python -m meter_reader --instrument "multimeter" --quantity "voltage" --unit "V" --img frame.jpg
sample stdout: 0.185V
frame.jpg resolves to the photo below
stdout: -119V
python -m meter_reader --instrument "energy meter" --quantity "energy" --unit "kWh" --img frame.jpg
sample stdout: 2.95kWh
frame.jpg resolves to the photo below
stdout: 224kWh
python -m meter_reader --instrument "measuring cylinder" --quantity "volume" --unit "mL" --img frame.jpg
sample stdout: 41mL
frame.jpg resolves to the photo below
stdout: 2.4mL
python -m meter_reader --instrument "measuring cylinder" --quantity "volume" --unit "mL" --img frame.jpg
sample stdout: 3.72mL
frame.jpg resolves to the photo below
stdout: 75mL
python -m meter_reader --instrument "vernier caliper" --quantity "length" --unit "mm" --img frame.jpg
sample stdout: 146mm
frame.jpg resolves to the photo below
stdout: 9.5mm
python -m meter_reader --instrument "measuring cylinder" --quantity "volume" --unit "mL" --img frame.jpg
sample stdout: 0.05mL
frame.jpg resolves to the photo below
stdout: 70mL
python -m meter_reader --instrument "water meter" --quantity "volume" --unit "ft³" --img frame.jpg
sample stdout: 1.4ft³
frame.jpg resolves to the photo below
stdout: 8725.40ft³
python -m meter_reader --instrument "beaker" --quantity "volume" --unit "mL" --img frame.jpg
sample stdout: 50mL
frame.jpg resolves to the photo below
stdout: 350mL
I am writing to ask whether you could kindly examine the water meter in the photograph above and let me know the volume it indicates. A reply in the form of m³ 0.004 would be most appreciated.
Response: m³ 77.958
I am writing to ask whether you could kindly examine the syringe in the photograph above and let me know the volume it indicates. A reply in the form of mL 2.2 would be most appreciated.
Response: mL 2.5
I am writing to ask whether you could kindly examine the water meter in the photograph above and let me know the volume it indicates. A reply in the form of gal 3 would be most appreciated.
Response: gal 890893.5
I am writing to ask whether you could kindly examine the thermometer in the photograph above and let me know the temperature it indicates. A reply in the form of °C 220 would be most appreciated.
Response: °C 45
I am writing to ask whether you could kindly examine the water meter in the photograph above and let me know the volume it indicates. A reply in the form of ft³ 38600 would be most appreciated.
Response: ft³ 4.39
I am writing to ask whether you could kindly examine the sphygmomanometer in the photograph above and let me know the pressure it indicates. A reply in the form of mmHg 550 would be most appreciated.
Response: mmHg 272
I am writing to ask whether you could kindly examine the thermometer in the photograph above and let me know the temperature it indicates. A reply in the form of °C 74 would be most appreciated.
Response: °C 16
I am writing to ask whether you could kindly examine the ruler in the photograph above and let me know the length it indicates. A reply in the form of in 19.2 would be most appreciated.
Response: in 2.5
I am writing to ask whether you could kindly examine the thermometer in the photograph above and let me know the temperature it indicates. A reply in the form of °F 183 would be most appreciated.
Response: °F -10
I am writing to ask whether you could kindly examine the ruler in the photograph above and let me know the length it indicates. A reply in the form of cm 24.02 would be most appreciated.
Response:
--------------------------------
● Assigned task: Count the lines in the listing above that contain the string "length". Give only the number.

● Completed exercise: 3